▶ **Extracted material**:
+ + + + +

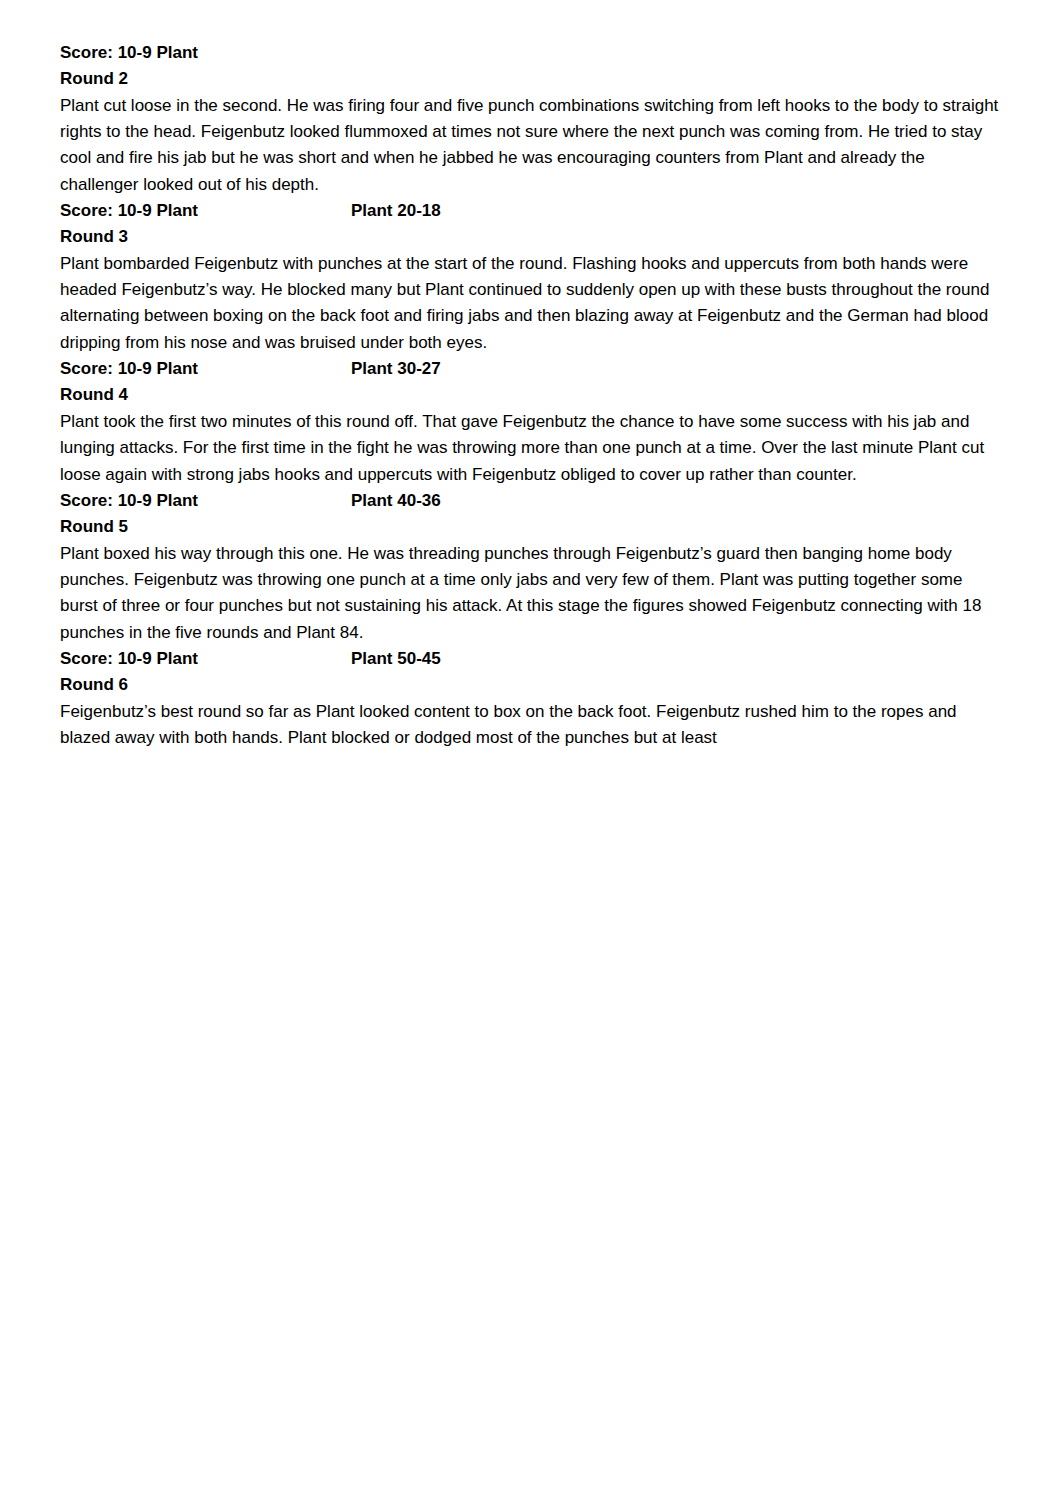Score: 10-9 Plant
Round 2
Plant cut loose in the second. He was firing four and five punch combinations switching from left hooks to the body to straight rights to the head. Feigenbutz looked flummoxed at times not sure where the next punch was coming from. He tried to stay cool and fire his jab but he was short and when he jabbed he was encouraging counters from Plant and already the challenger looked out of his depth.
Score: 10-9 Plant Plant 20-18
Round 3
Plant bombarded Feigenbutz with punches at the start of the round. Flashing hooks and uppercuts from both hands were headed Feigenbutz’s way. He blocked many but Plant continued to suddenly open up with these busts throughout the round alternating between boxing on the back foot and firing jabs and then blazing away at Feigenbutz and the German had blood dripping from his nose and was bruised under both eyes.
Score: 10-9 Plant Plant 30-27
Round 4
Plant took the first two minutes of this round off. That gave Feigenbutz the chance to have some success with his jab and lunging attacks. For the first time in the fight he was throwing more than one punch at a time. Over the last minute Plant cut loose again with strong jabs hooks and uppercuts with Feigenbutz obliged to cover up rather than counter.
Score: 10-9 Plant Plant 40-36
Round 5
Plant boxed his way through this one. He was threading punches through Feigenbutz’s guard then banging home body punches. Feigenbutz was throwing one punch at a time only jabs and very few of them. Plant was putting together some burst of three or four punches but not sustaining his attack. At this stage the figures showed Feigenbutz connecting with 18 punches in the five rounds and Plant 84.
Score: 10-9 Plant Plant 50-45
Round 6
Feigenbutz’s best round so far as Plant looked content to box on the back foot. Feigenbutz rushed him to the ropes and blazed away with both hands. Plant blocked or dodged most of the punches but at least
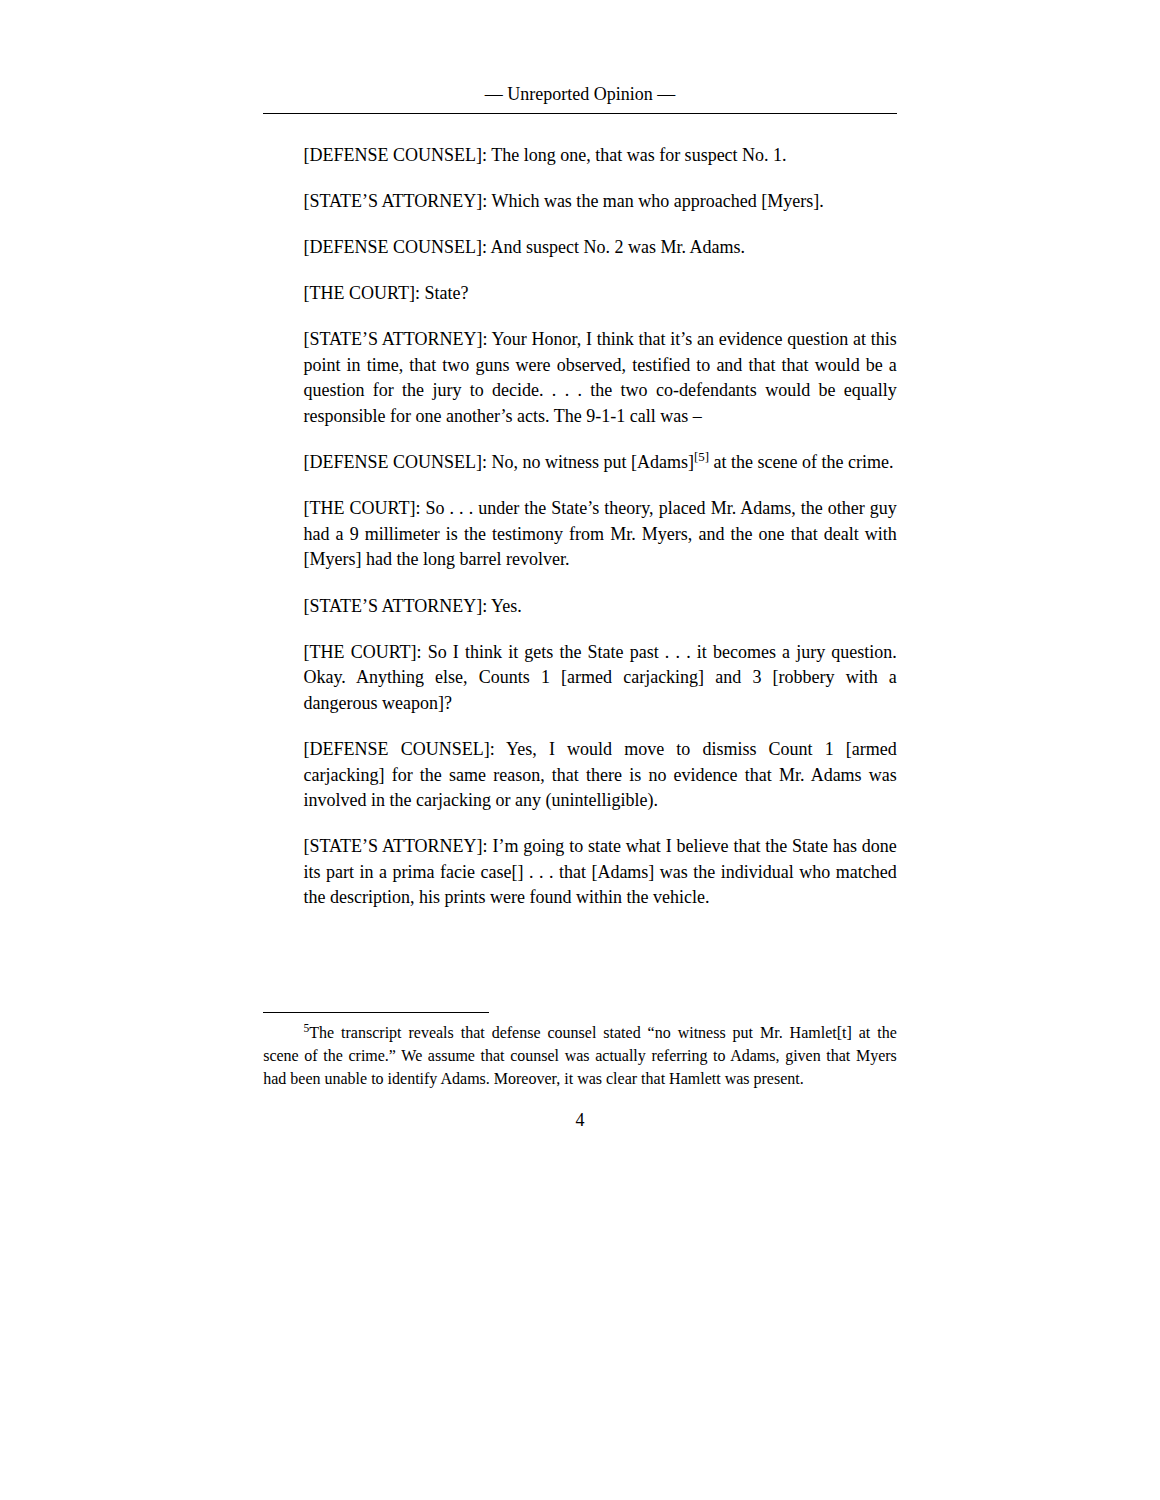— Unreported Opinion —
[DEFENSE COUNSEL]: The long one, that was for suspect No. 1.
[STATE’S ATTORNEY]: Which was the man who approached [Myers].
[DEFENSE COUNSEL]: And suspect No. 2 was Mr. Adams.
[THE COURT]: State?
[STATE’S ATTORNEY]: Your Honor, I think that it’s an evidence question at this point in time, that two guns were observed, testified to and that that would be a question for the jury to decide. . . . the two co-defendants would be equally responsible for one another’s acts. The 9-1-1 call was –
[DEFENSE COUNSEL]: No, no witness put [Adams][5] at the scene of the crime.
[THE COURT]: So . . . under the State’s theory, placed Mr. Adams, the other guy had a 9 millimeter is the testimony from Mr. Myers, and the one that dealt with [Myers] had the long barrel revolver.
[STATE’S ATTORNEY]: Yes.
[THE COURT]: So I think it gets the State past . . . it becomes a jury question. Okay. Anything else, Counts 1 [armed carjacking] and 3 [robbery with a dangerous weapon]?
[DEFENSE COUNSEL]: Yes, I would move to dismiss Count 1 [armed carjacking] for the same reason, that there is no evidence that Mr. Adams was involved in the carjacking or any (unintelligible).
[STATE’S ATTORNEY]: I’m going to state what I believe that the State has done its part in a prima facie case[] . . . that [Adams] was the individual who matched the description, his prints were found within the vehicle.
5The transcript reveals that defense counsel stated “no witness put Mr. Hamlet[t] at the scene of the crime.” We assume that counsel was actually referring to Adams, given that Myers had been unable to identify Adams. Moreover, it was clear that Hamlett was present.
4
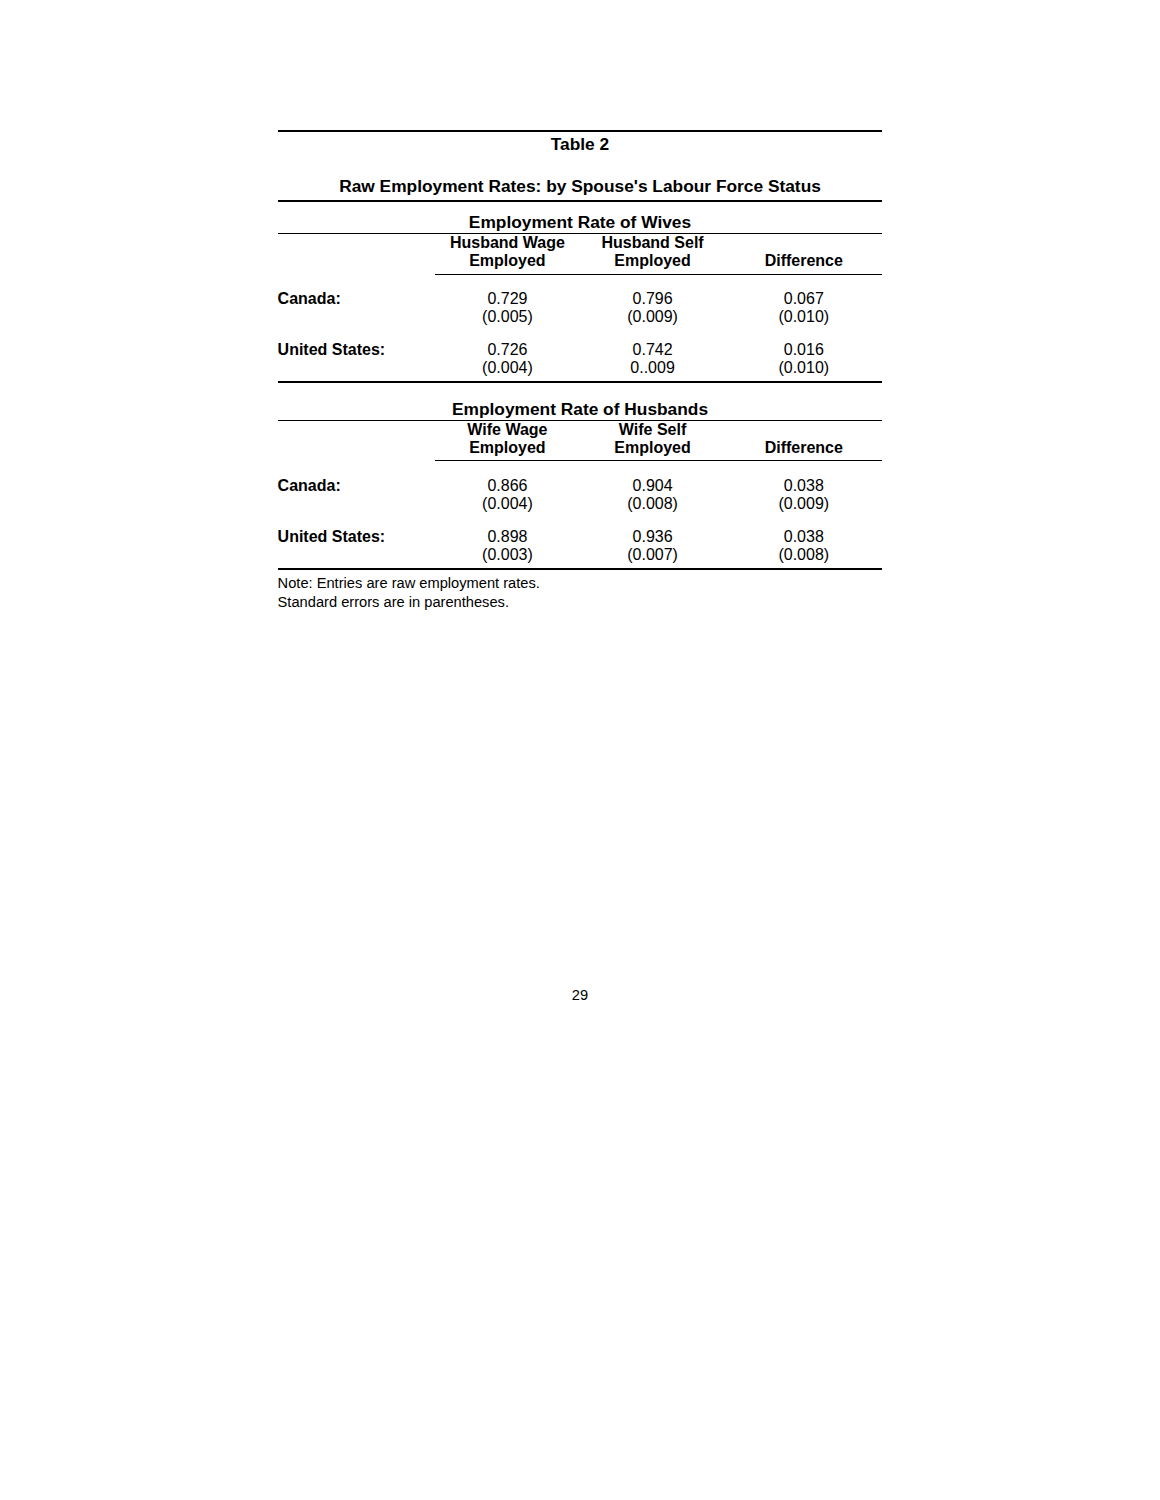| Table 2 |
| Raw Employment Rates: by Spouse's Labour Force Status |
| Employment Rate of Wives |
| | Husband Wage Employed | Husband Self Employed | Difference |
| Canada: | 0.729 | 0.796 | 0.067 |
| | (0.005) | (0.009) | (0.010) |
| United States: | 0.726 | 0.742 | 0.016 |
| | (0.004) | 0..009 | (0.010) |
| Employment Rate of Husbands |
| | Wife Wage Employed | Wife Self Employed | Difference |
| Canada: | 0.866 | 0.904 | 0.038 |
| | (0.004) | (0.008) | (0.009) |
| United States: | 0.898 | 0.936 | 0.038 |
| | (0.003) | (0.007) | (0.008) |
Note: Entries are raw employment rates.
Standard errors are in parentheses.
29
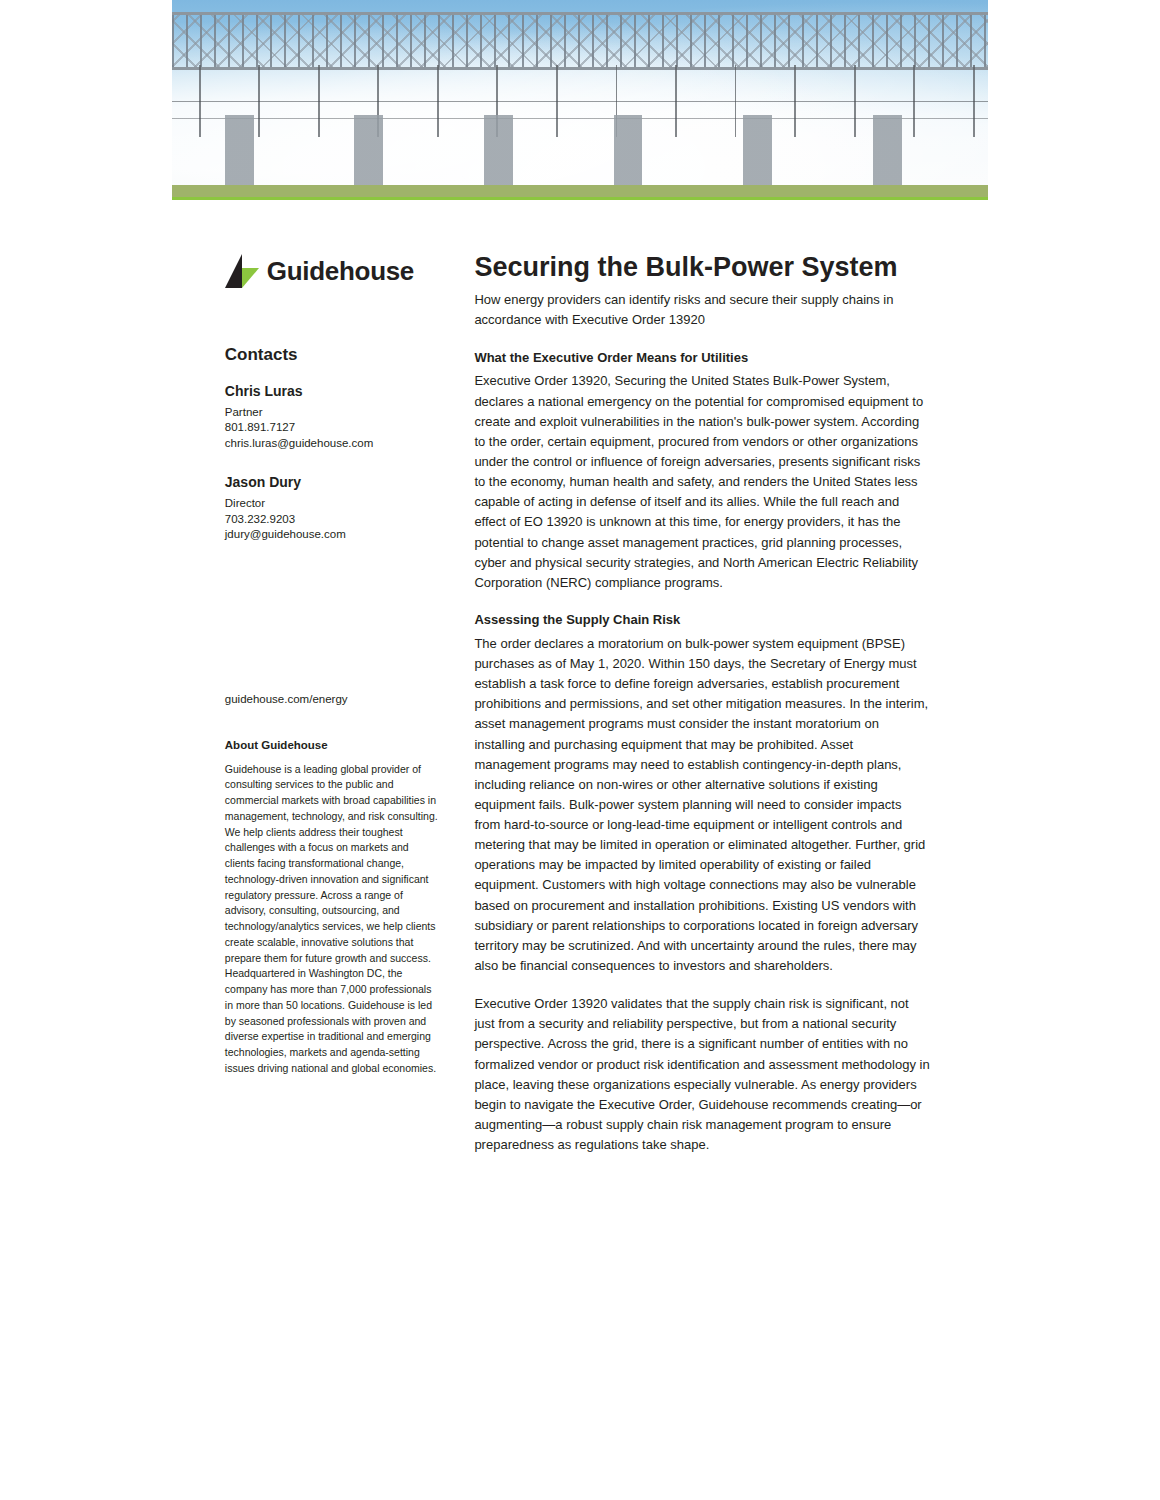Guidehouse
Contacts
Chris Luras
Partner
801.891.7127
chris.luras@guidehouse.com
Jason Dury
Director
703.232.9203
jdury@guidehouse.com
guidehouse.com/energy
About Guidehouse
Guidehouse is a leading global provider of consulting services to the public and commercial markets with broad capabilities in management, technology, and risk consulting. We help clients address their toughest challenges with a focus on markets and clients facing transformational change, technology-driven innovation and significant regulatory pressure. Across a range of advisory, consulting, outsourcing, and technology/analytics services, we help clients create scalable, innovative solutions that prepare them for future growth and success. Headquartered in Washington DC, the company has more than 7,000 professionals in more than 50 locations. Guidehouse is led by seasoned professionals with proven and diverse expertise in traditional and emerging technologies, markets and agenda-setting issues driving national and global economies.
Securing the Bulk-Power System
How energy providers can identify risks and secure their supply chains in accordance with Executive Order 13920
What the Executive Order Means for Utilities
Executive Order 13920, Securing the United States Bulk-Power System, declares a national emergency on the potential for compromised equipment to create and exploit vulnerabilities in the nation's bulk-power system. According to the order, certain equipment, procured from vendors or other organizations under the control or influence of foreign adversaries, presents significant risks to the economy, human health and safety, and renders the United States less capable of acting in defense of itself and its allies. While the full reach and effect of EO 13920 is unknown at this time, for energy providers, it has the potential to change asset management practices, grid planning processes, cyber and physical security strategies, and North American Electric Reliability Corporation (NERC) compliance programs.
Assessing the Supply Chain Risk
The order declares a moratorium on bulk-power system equipment (BPSE) purchases as of May 1, 2020. Within 150 days, the Secretary of Energy must establish a task force to define foreign adversaries, establish procurement prohibitions and permissions, and set other mitigation measures. In the interim, asset management programs must consider the instant moratorium on installing and purchasing equipment that may be prohibited. Asset management programs may need to establish contingency-in-depth plans, including reliance on non-wires or other alternative solutions if existing equipment fails. Bulk-power system planning will need to consider impacts from hard-to-source or long-lead-time equipment or intelligent controls and metering that may be limited in operation or eliminated altogether. Further, grid operations may be impacted by limited operability of existing or failed equipment. Customers with high voltage connections may also be vulnerable based on procurement and installation prohibitions. Existing US vendors with subsidiary or parent relationships to corporations located in foreign adversary territory may be scrutinized. And with uncertainty around the rules, there may also be financial consequences to investors and shareholders.
Executive Order 13920 validates that the supply chain risk is significant, not just from a security and reliability perspective, but from a national security perspective. Across the grid, there is a significant number of entities with no formalized vendor or product risk identification and assessment methodology in place, leaving these organizations especially vulnerable. As energy providers begin to navigate the Executive Order, Guidehouse recommends creating—or augmenting—a robust supply chain risk management program to ensure preparedness as regulations take shape.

+ + + + +

▶ **Task instructions**: In the entries above, find the line holding "801.891.7127" and the line holding "About Guidehouse"; print both of them and every line between, exactly, and nothing else.

▶ **Reply**:
801.891.7127
chris.luras@guidehouse.com
Jason Dury
Director
703.232.9203
jdury@guidehouse.com
guidehouse.com/energy
About Guidehouse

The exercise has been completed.